This results from bulk-formatting all files in a directory. But also is when running elm-format --validate either on CI or in scripts. I think this is also a valid use case for teams that want to run elm-format as a commit hook instead of on-save in their editors.
As indicated in https://github.com/avh4/elm-format/issues/408#issuecomment-478240826 I have a particular case with a somewhat large Elm file that is taking elm-format around 13 seconds to format.
I've tested this from the terminal using the following command:
> measure-command { npx elm-format .\src\Pages\PersonalInfoPage.elm --yes }
This yields the following result:
...
TotalSeconds : 13.8024885
...
Running the same command but for a different Elm source file which is only 55 lines long takes 767 milliseconds. While this is still slow it's still in the realm of feasibility in terms of an editor auto save experience.
What I'm wondering is whether there has been a performance regression Windows specifically or something along those lines with recent versions? I say this because I remember running Elm format in the past with no problems so either this is the first time I'm working with Elm source files this large or the performance of elm-format has regressed since earlier versions I've used in the past. These results above are using elm-format 0.8.1. Note that Evan has been recently advising others to starting with a file instead of splitting up files prematurely so that it's possible that other developers (perhaps only a subset on specific platforms) will began experiencing these issues more.
This is the profiling result of elm-format on elm-spa-example:
elm-format +RTS -p -RTS src/ src/Api/Endpoint.elm src/Article/Body.elm src/Article/Comment.elm src/Article/Feed.elm src/Article/Slug.elm src/Article/Tag.elm src/Page/Article.elm src/Page/Article/Editor.elm src/Page/Blank.elm src/Page/Home.elm src/Page/Login.elm src/Page/NotFound.elm src/Page/Profile.elm src/Page/Register.elm src/Page/Settings.elm --yes
total time = 2.85 secs (2847 ticks @ 1000 us, 1 processor)
total alloc = 3,382,876,296 bytes (excludes profiling overheads)
COST CENTRE MODULE SRC %time %alloc
string Text.Parsec.Char src/Text/Parsec/Char.hs:153:1-51 17.0 28.1
>>= Text.Parsec.Prim src/Text/Parsec/Prim.hs:272:5-28 15.2 15.4
mplus Text.Parsec.Prim src/Text/Parsec/Prim.hs:364:5-34 14.2 5.6
satisfy Text.Parsec.Char src/Text/Parsec/Char.hs:(142,1)-(144,71) 6.0 8.3
parsecMap.\ Text.Parsec.Prim src/Text/Parsec/Prim.hs:258:7-48 5.9 6.1
uncons Text.Parsec.Prim src/Text/Parsec/Prim.hs:(461,5)-(462,40) 4.6 7.5
labels.\ Text.Parsec.Prim src/Text/Parsec/Prim.hs:(433,5)-(438,39) 3.9 3.2
*> Text.Parsec.Prim src/Text/Parsec/Prim.hs:263:5-39 3.7 5.0
parserReturn.\ Text.Parsec.Prim src/Text/Parsec/Prim.hs:309:7-30 2.3 3.1
updateParserState.\ Text.Parsec.Prim src/Text/Parsec/Prim.hs:(814,5)-(815,34) 2.2 2.2
manyAccum.\.walk Text.Parsec.Prim src/Text/Parsec/Prim.hs:(683,9)-(688,41) 1.4 2.9
try.\ Text.Parsec.Prim src/Text/Parsec/Prim.hs:552:5-34 1.2 0.0
labels Text.Parsec.Prim src/Text/Parsec/Prim.hs:(431,1)-(445,48) 1.2 0.0
parsecMap Text.Parsec.Prim src/Text/Parsec/Prim.hs:(256,1)-(258,48) 1.1 0.0
labels.\.eerr' Text.Parsec.Prim src/Text/Parsec/Prim.hs:436:9-51 0.9 2.0
manyAccum.\ Text.Parsec.Prim src/Text/Parsec/Prim.hs:(683,5)-(689,61) 0.9 1.5
The most costly functions (both in terms of time and memory) are basic parsing primitives.
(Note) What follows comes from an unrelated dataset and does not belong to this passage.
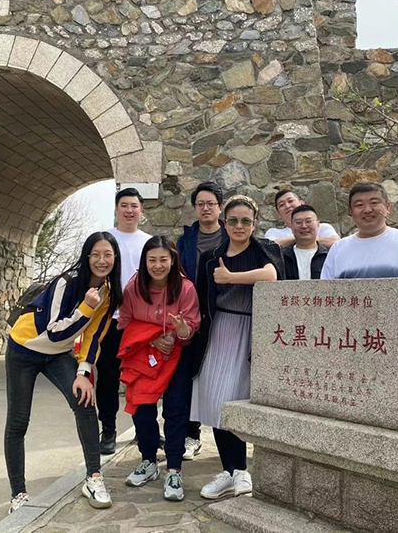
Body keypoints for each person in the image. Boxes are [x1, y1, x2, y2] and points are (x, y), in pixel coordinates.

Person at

Not a big surprise, but that means all of elm-format's formatting logic is actually fast (enough). I also tested this for some other projects. The pattern is consistent (parsing takes most time/memory).
My theory why parsing is slow is that Parsec actually does exactly what the new elm parser was built to avoid: copying from the parsed buffer. For instance a floating point number with a sign and exponent is really parsed as read $ concat [ "-", "123", ".", "32", "e", "10" ], so many small strings are allocated, then joined and given to read. The elm parser deals directly with a ByteString and does some unsafe stuff to read/parse the floating point value directly, omitting the allocation.
So from that it seems like a good idea to pull in elm's parser code. I'd be happy to take a look at this but it's a big project and requires coordination.
So from that it seems like a good idea to pull in elm's parser code. I'd be happy to take a look at this but it's a big project and requires coordination.
Yep, I definitely agree. An attempt was started to switch to the new parser, with the plan being to recreate parsec's primitives on top of the new parser first, and then switching to the new primitives could be done incrementally. That work was started here: https://github.com/avh4/elm-format/tree/parser19
However, there's currently a huge refactoring going on on the upgrade-tool branch, so I would recommend waiting for that to get merged (I'm hoping to finish it in the next 2 weeks) before trying to continue with the parser upgrade.
Also, compared to Elm's parser, elm-format has to retain comments and also allows a few syntax errors that it will automatically correct; it's very likely some of those parser changes have introduced unnecessary backtracking as I haven't been as rigorous as Evan about optimizing the parser performance, so even after migrating away from parsec there will likely still be some improvements the can be made to the parsing.
Another route would be to use tree sitter elm with the haskell bindings.
Pro:
- Tokens for comments
- Tokens for significant whitespaces
- Performance optimized
- Resilient (will parse an ast even if some leafs are invalid code)
- Should be easy to use from haskell with the provided bindings
Contra:
- Does not track every whitespace (but that info should still be in the parsed nodes if we look at node starts and ends)
- Will be a big refactor as the api probably is significant different from the earlier compiler
Regarding tree-sitter (or other parsing methods), the AST data types should provide an interface that should allow alternate parser implementations to be written and tested out without having to refactor the existing parser or the formatting code. (Though at the moment those AST data types are the subject of the current refactor on the upgrade-tool branch.) The upgrade-tool refactor is also making the AST types more general so, for instance, the same types and functions will be able to be used both with the standard AST and with modified ASTs (for example, the tree-sitter example where there might be unparsable chunks of text at certain locations in the AST).
Another contra for tree-sitter I did not think about before is that I only wrote the parser to handle 0.19.0. If we wanted to use tree sitter for that too, we would either need to lax the parser or do an additional 0.18.0 parser.